Darren Yuen and Richard Gilbert of St. Michael’s Hospital were the first to show in 2010 that enriched stem cells improved heart and kidney functions in rats afflicted with both diseases. Their work generated concerns about the side effects of returning such stem cells to the body.
Since 2010, Yuen and Gilbert have found that enriched bone marrow stem cells secrete stromal cell–derived factor-1α (SDF-1α), a chemokine that is made by ischemic tissue but is rapidly degraded by dipeptidyl peptidase-4 (DPP-4), in culture dishes. Injection of SDF-1α into rats has many of the same positive effects as when the stem cells themselves are injected into rats. Even more remarkably, if a drug that inhibits the enzyme DPP-4 is given (sitagliptin) produced many improvements as well.

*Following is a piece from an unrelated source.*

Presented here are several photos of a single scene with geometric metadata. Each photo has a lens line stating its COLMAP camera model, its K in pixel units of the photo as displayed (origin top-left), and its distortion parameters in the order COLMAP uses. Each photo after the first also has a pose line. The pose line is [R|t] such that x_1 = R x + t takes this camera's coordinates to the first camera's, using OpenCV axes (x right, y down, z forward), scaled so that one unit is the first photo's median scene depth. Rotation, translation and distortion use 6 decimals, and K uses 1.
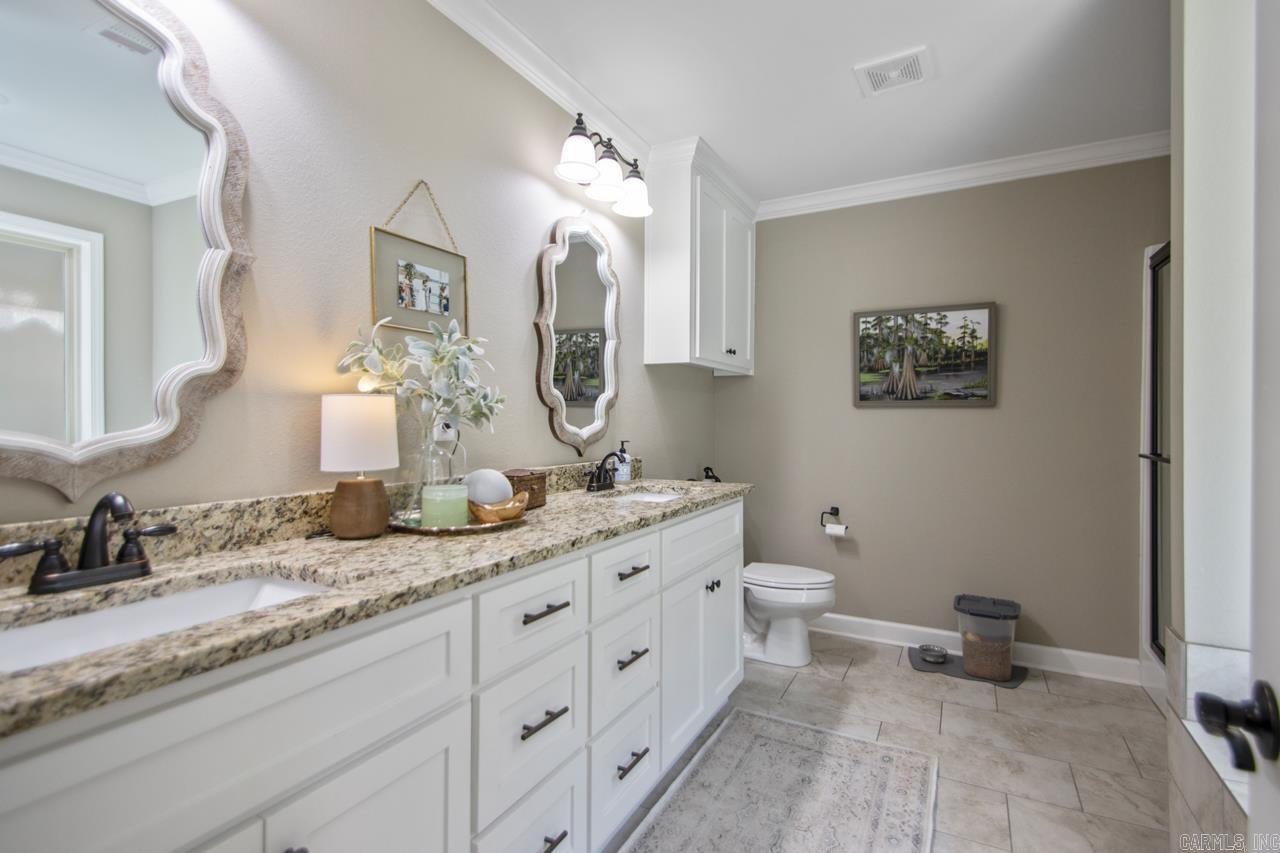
lens RADIAL K [[604.3, 0, 644.7], [0, 604.3, 433.5], [0, 0, 1]] dist [0.050220, -0.026988]
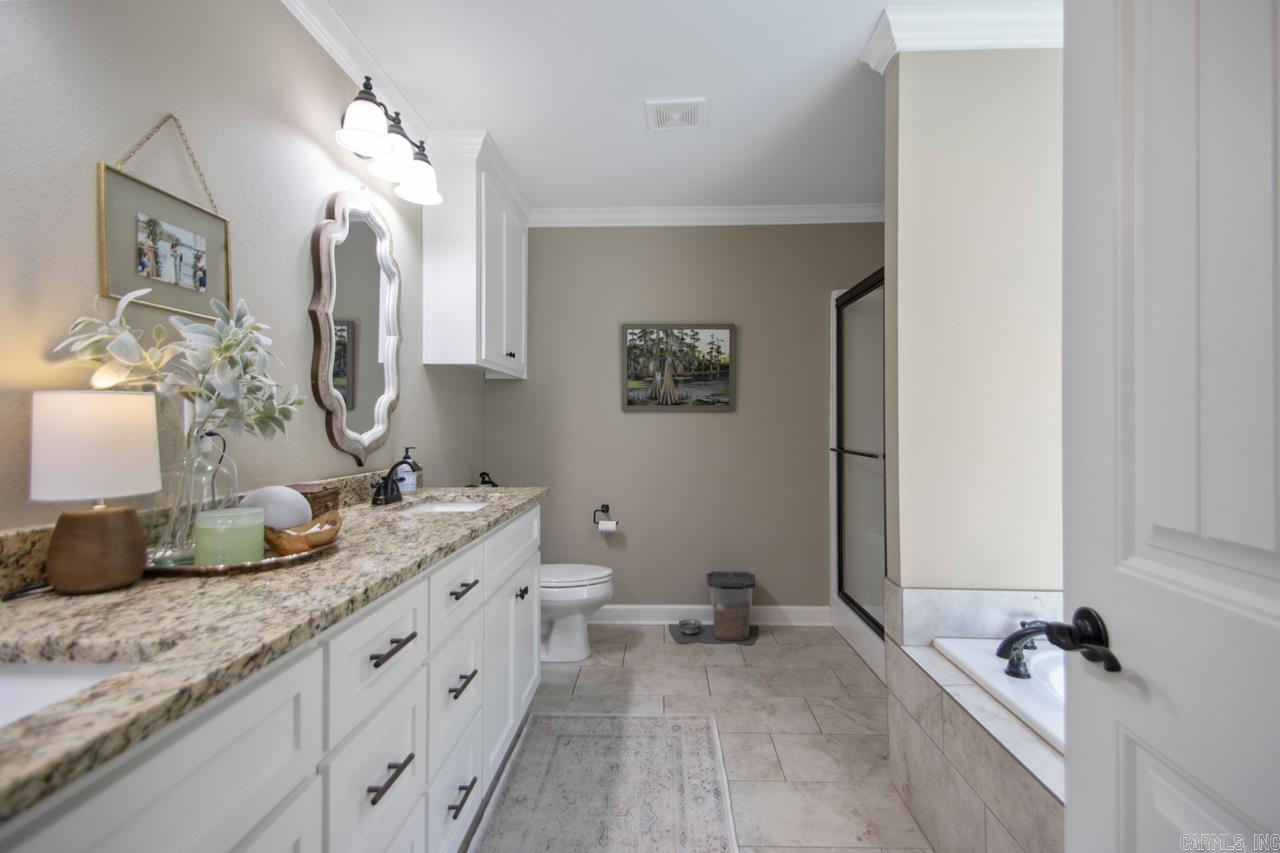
lens RADIAL K [[592.5, 0, 643.4], [0, 592.5, 430.8], [0, 0, 1]] dist [0.048349, -0.024930]
pose [[0.899000, -0.011204, 0.437805, -0.126993], [0.015299, 0.999866, -0.005827, -0.002294], [-0.437681, 0.011937, 0.899051, 0.046263]]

“We’ve shown that we can use these ‘hormones’ to replicate the beneficial effects of the stem cells in treating animals with chronic kidney disease and heart failure,” said Yuen, who practices as a nephrologist. “In our view, this is a significant advance for stem cell therapies because it gets around having to inject stem cells.”
Yuen said that they do not yet know what kind of hormone the cells are secreting, but identifying the hormone would be the first step toward the goal of developing a synthetic drug.
Chronic kidney disease (CKD) is much more prevalent than was once believed, with recent estimates suggesting that up to five percent of the Canadian population may be affected with this condition.
The number of people with CKD and end-stage renal failure is expected to rise as the population ages and more people develop Type 2 diabetes. People with kidney disease often develop heart disease, and many of them die from heart failure rather than kidney failure.